# Babies! WNT Krakatoa x EVLV Brahman NEW PICS



## Rhasputin (Feb 21, 2010)

Veeeery good looking bubs! I expect great things from these guys.  
Born on the 14th.
Here are the ones I left with mom, Krakatoa. One tri, 3 HEAVY splashes, and 1 BEW? It's possible that it's a really really light splash, but I don't think so with how heavy the other splashes are. :? 
I'm not 100% sure what it is, but it'll be much more obvious once the fur comes in.  









Turns out the dad DID carry recessive spotting, but that's okay, as I got several heavy splashes (hopefully one or more is a girl) which is what I want!

Here is the rest of the litter, which I fostered out to another mom, just because I didn't want to euthanize them, and happened to have several mothers who were good for fostering. 








They're all a little smaller than the rest of the litter, but they'll make someone some lovely pets.

====

▶ _WHAT YOU NEED TO DO_:
Transcribe the forum post about the new litter from "Veeeery good looking" to "what I want!".

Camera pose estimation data
====

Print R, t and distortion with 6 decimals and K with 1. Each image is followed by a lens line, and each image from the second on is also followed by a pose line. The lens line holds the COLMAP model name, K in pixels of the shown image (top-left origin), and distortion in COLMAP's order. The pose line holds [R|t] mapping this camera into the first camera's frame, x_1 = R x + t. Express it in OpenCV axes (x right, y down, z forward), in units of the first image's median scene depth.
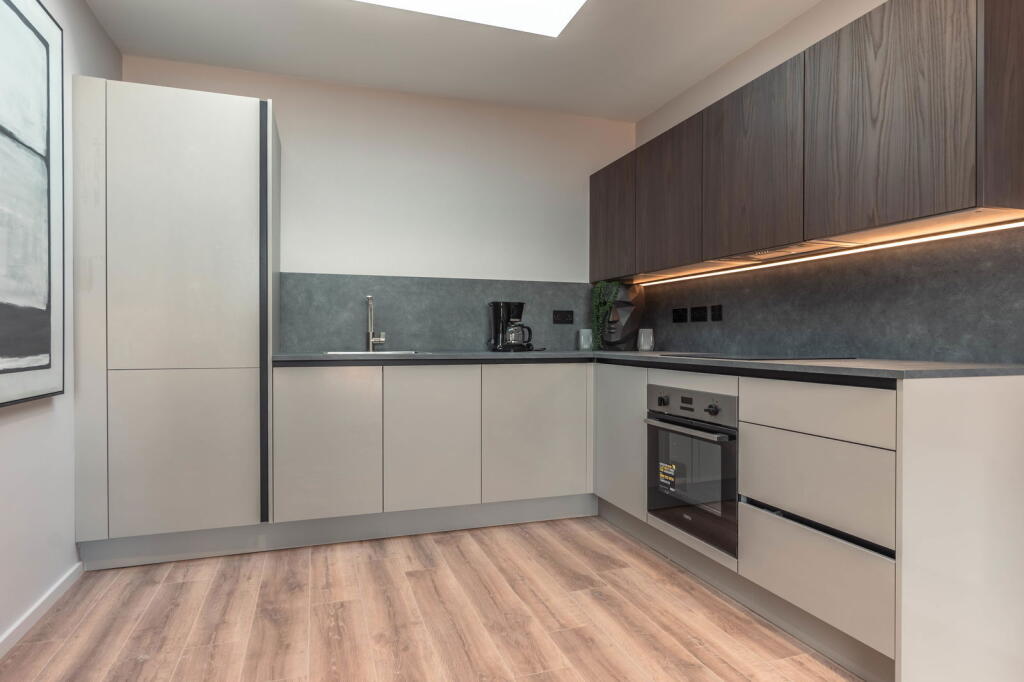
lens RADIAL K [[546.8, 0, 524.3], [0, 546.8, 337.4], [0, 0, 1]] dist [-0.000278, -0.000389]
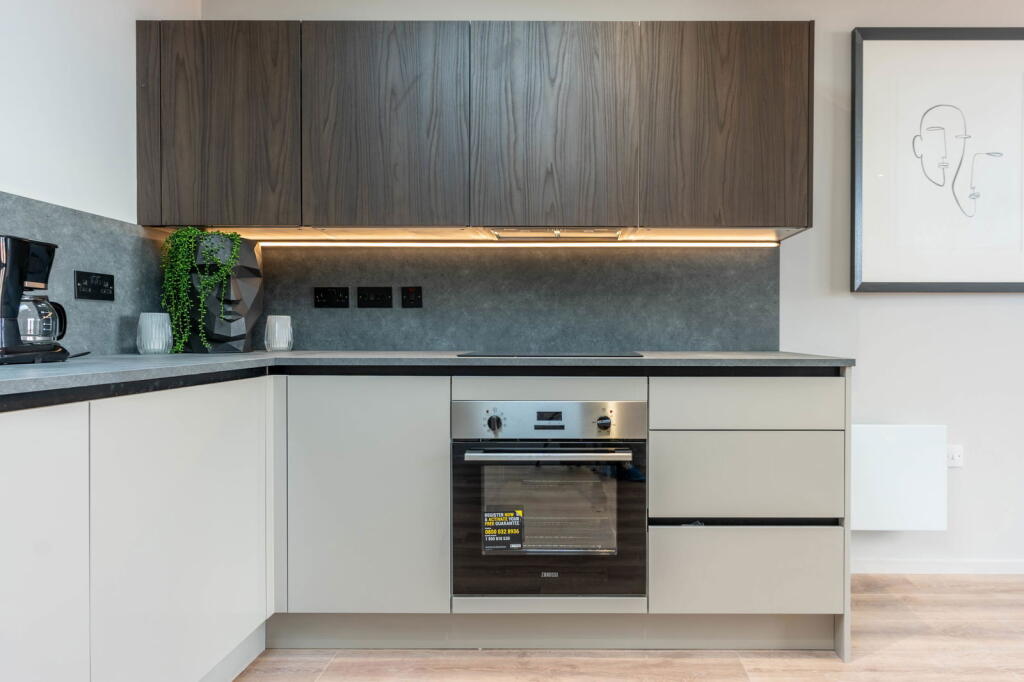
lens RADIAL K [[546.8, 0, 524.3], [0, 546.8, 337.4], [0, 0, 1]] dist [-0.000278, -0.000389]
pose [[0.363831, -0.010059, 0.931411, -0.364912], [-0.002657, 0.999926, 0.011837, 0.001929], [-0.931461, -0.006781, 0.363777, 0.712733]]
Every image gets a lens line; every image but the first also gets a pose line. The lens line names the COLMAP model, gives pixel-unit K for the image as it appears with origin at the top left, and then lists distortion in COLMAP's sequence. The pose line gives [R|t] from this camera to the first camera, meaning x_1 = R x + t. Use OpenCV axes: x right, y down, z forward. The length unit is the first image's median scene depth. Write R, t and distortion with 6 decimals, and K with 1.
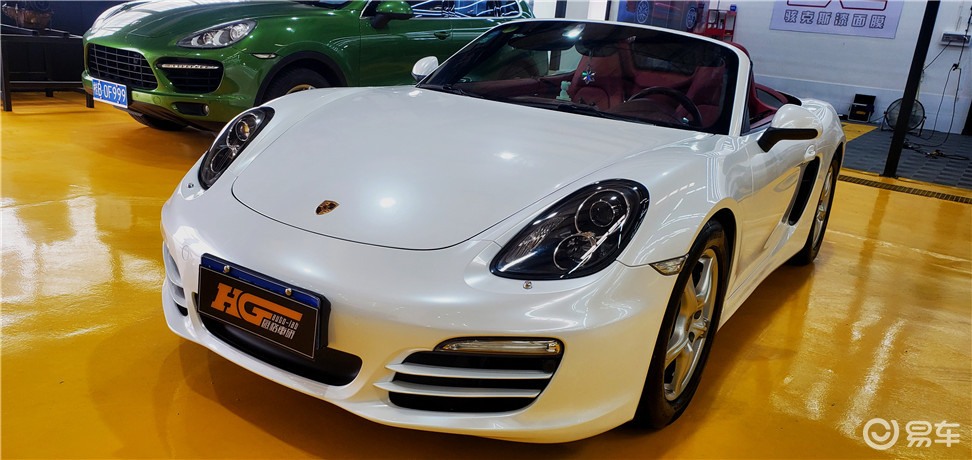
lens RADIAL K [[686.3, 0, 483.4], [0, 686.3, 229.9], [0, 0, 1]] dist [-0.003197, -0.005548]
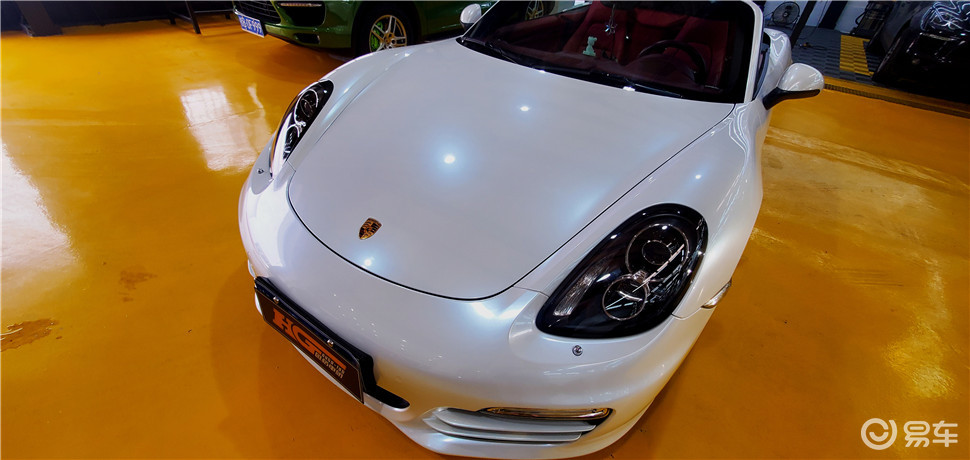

====

▶ _THE ANSWER_:
Veeeery good looking bubs! I expect great things from these guys.  
Born on the 14th.
Here are the ones I left with mom, Krakatoa. One tri, 3 HEAVY splashes, and 1 BEW? It's possible that it's a really really light splash, but I don't think so with how heavy the other splashes are. :? 
I'm not 100% sure what it is, but it'll be much more obvious once the fur comes in.  









Turns out the dad DID carry recessive spotting, but that's okay, as I got several heavy splashes (hopefully one or more is a girl) which is what I want!